[Items from a dataset]
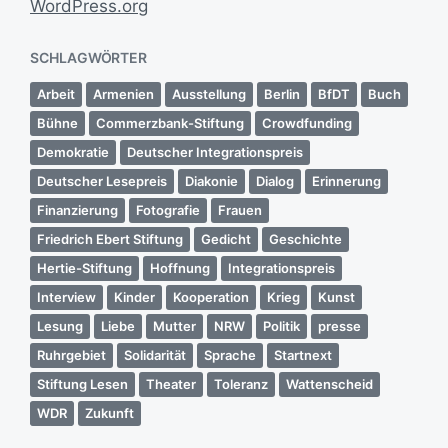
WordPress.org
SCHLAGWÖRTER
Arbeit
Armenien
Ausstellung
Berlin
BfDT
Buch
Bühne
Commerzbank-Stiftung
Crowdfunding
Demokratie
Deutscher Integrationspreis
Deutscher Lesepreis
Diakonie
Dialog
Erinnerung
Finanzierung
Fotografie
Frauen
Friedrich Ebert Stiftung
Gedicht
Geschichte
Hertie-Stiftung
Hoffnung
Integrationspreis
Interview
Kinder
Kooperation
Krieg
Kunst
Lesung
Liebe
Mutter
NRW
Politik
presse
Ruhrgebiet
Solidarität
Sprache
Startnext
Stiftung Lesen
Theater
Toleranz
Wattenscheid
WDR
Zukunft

--

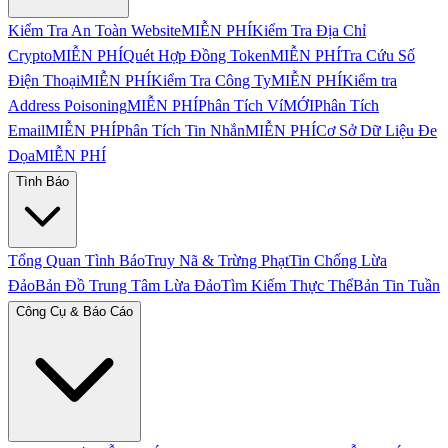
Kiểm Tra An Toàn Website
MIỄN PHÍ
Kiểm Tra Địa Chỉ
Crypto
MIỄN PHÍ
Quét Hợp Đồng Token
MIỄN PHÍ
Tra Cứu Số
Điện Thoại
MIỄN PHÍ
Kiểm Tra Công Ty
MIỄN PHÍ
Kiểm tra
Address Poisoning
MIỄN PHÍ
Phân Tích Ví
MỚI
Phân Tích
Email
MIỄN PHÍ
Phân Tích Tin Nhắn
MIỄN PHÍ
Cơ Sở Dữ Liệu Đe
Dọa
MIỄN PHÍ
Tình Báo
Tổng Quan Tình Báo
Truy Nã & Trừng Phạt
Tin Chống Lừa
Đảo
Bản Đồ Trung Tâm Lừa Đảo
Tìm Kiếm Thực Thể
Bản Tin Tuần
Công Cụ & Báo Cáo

...

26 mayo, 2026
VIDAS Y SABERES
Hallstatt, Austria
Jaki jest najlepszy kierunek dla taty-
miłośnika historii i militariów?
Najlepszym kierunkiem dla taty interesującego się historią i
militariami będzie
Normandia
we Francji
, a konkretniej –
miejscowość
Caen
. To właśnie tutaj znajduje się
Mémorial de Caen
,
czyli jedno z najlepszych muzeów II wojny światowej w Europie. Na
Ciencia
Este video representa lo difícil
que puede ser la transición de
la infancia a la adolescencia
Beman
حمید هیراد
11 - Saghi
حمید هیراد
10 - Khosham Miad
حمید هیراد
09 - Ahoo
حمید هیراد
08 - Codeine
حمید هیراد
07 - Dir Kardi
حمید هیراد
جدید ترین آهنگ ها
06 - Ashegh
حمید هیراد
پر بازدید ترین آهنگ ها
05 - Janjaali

▶ _Problem description_
Find all the lines with "Kiểm" in the data and copy them.

▶ _Result_
Kiểm Tra An Toàn Website
Kiểm Tra Địa Chỉ
Kiểm Tra Công Ty
Kiểm tra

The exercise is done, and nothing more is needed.